(PROVIDED RECORDS Opens)

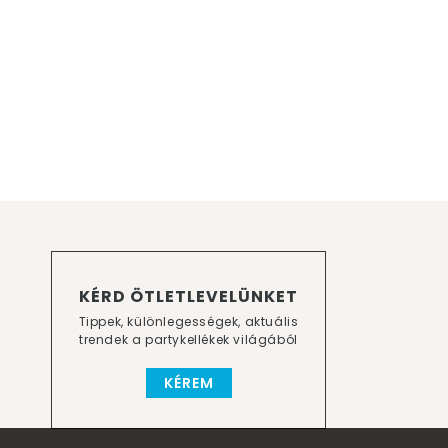
KÉRD ÖTLETLEVELÜNKET
Tippek, különlegességek, aktuális
trendek a partykellékek világából
KÉREM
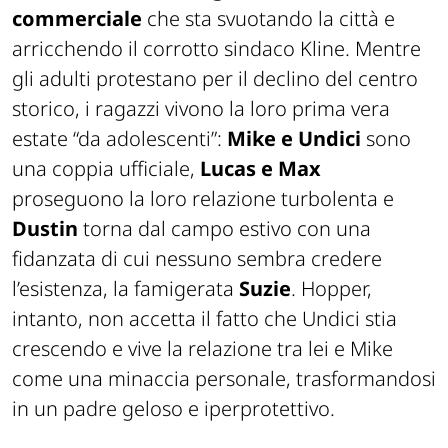
commerciale
che sta svuotando la città e
arricchendo il corrotto sindaco Kline. Mentre
gli adulti protestano per il declino del centro
storico, i ragazzi vivono la loro prima vera
estate “da adolescenti”:
Mike e Undici
sono
una coppia ufficiale,
Lucas e Max
proseguono la loro relazione turbolenta e
Dustin
torna dal campo estivo con una
fidanzata di cui nessuno sembra credere
l’esistenza, la famigerata
Suzie
. Hopper,
intanto, non accetta il fatto che Undici stia
crescendo e vive la relazione tra lei e Mike
come una minaccia personale, trasformandosi
in un padre geloso e iperprotettivo.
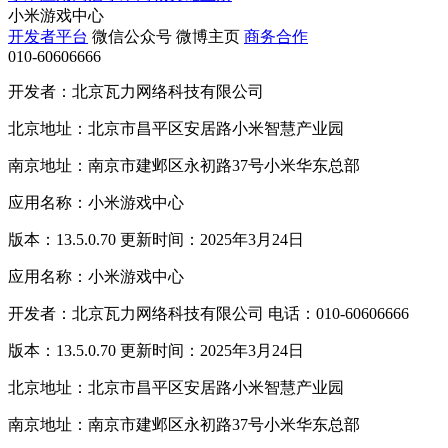
小米游戏中心
开发者平台
微信公众号
微博主页
商务合作
010-60606666
开发者：北京瓦力网络科技有限公司
北京地址：北京市昌平区安居路小米智慧产业园
南京地址：南京市建邺区永初路37号小米华东总部
应用名称：小米游戏中心
版本：13.5.0.70 更新时间：2025年3月24日
应用名称：小米游戏中心
开发者：北京瓦力网络科技有限公司 电话：010-60606666
版本：13.5.0.70 更新时间：2025年3月24日
北京地址：北京市昌平区安居路小米智慧产业园
南京地址：南京市建邺区永初路37号小米华东总部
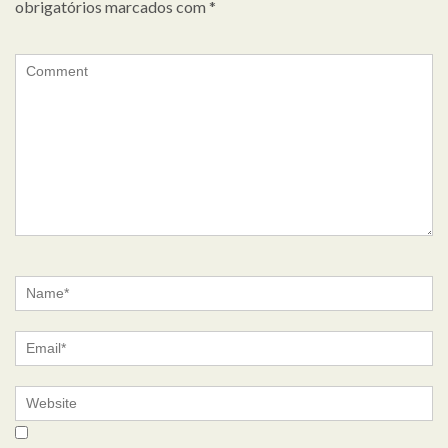
obrigatórios marcados com
*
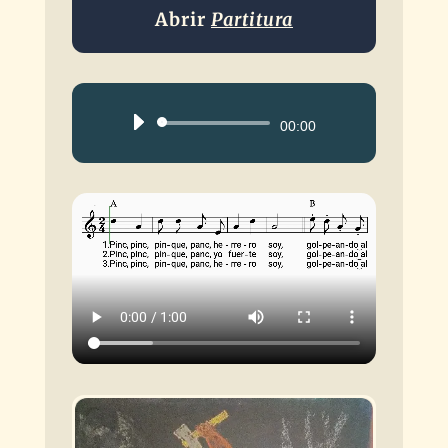
Abrir
Partitura
Reproductor
00:00
de
audio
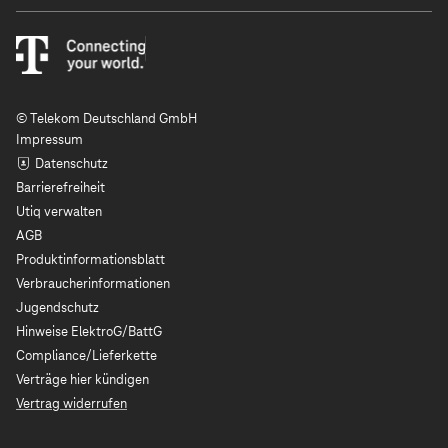
© Telekom Deutschland GmbH
Impressum
Datenschutz
Barrierefreiheit
Utiq verwalten
AGB
Produktinformationsblatt
Verbraucherinformationen
Jugendschutz
Hinweise ElektroG/BattG
Compliance/Lieferkette
Verträge hier kündigen
Vertrag widerrufen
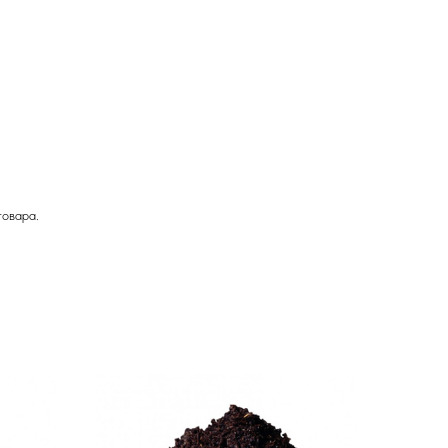
товара.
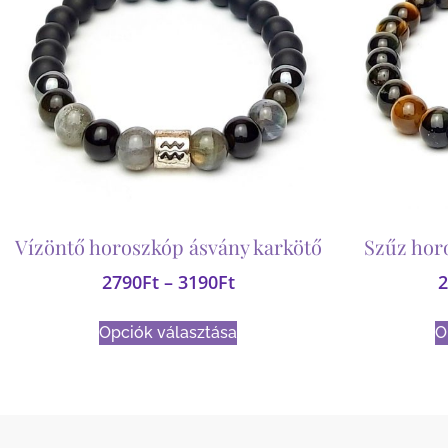
Vízöntő horoszkóp ásvány karkötő
Szűz hor
2790
Ft
–
3190
Ft
2
Opciók választása
O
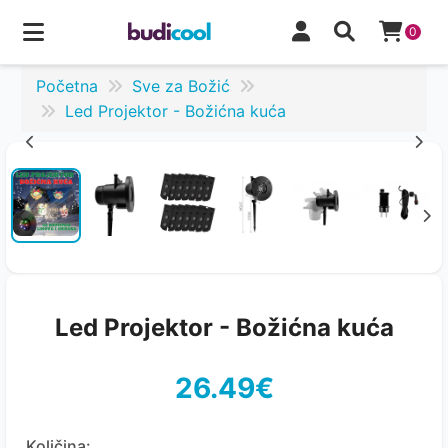
0
Početna
Sve za Božić
Led Projektor - Božićna kuća
Led Projektor - Božićna kuća
26.49€
Količina:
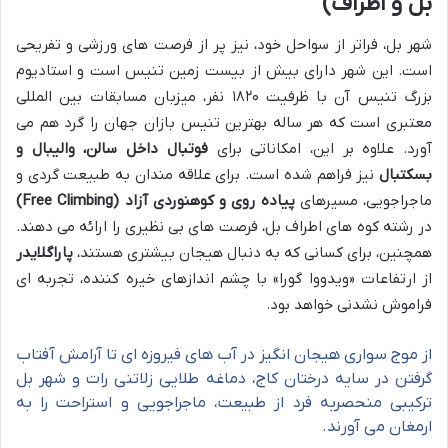
بل و اطراف)
شهر بل، فراتر از سواحل خود، نیز پر از فرصت های ورزشی و تفریحی
است. این شهر دارای بیش از بیست زمین تنیس است و استادیوم
بزرگ تنیس آن با ظرفیت ۱۸۲۰ نفر، میزبان مسابقات بین المللی
معتبری است که هر ساله بهترین تنیس بازان جهان را گرد هم می
آورد. علاوه بر این، امکاناتی برای
فوتبال داخل سالن، والیبال و
بسکتبال
نیز فراهم شده است. برای علاقه مندان به طبیعت گردی و
ماجراجویی، مسیرهای
پیاده روی و کوهنوردی آزاد (Free Climbing)
در رشته کوه های اطراف بل، فرصت های بی نظیری را ارائه می دهند.
همچنین، برای کسانی که به دنبال هیجان بیشتری هستند،
پاراگلایدر
از ارتفاعات «ویدووا گورا» با چشم اندازهای خیره کننده، تجربه ای
فراموش نشدنی خواهد بود.
از موج سواری هیجان انگیز در آب های فیروزه ای تا آرامش آفتاب
گرفتن در سایه درختان کاج، دماغه طلایی زلاتنی رات و شهر بل
ترکیبی منحصربه فرد از طبیعت، ماجراجویی و استراحت را به
ارمغان می آورند.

(PROVIDED RECORDS Closes)

WHAT IS BEING ASKED:
With the pictures omitted, restate word for word the lines above from the line that has "Vertrag widerrufen" up to and including the line that has "نیز فراهم شده", and no other lines.

ANSWER SPACE:
Vertrag widerrufen
товара.
Vízöntő horoszkóp ásvány karkötő
Szűz hor
2790
Ft
–
3190
Ft
2
Opciók választása
O
0
Početna
Sve za Božić
Led Projektor - Božićna kuća
Led Projektor - Božićna kuća
26.49€
Količina:
بل و اطراف)
شهر بل، فراتر از سواحل خود، نیز پر از فرصت های ورزشی و تفریحی
است. این شهر دارای بیش از بیست زمین تنیس است و استادیوم
بزرگ تنیس آن با ظرفیت ۱۸۲۰ نفر، میزبان مسابقات بین المللی
معتبری است که هر ساله بهترین تنیس بازان جهان را گرد هم می
آورد. علاوه بر این، امکاناتی برای
فوتبال داخل سالن، والیبال و
بسکتبال
نیز فراهم شده است. برای علاقه مندان به طبیعت گردی و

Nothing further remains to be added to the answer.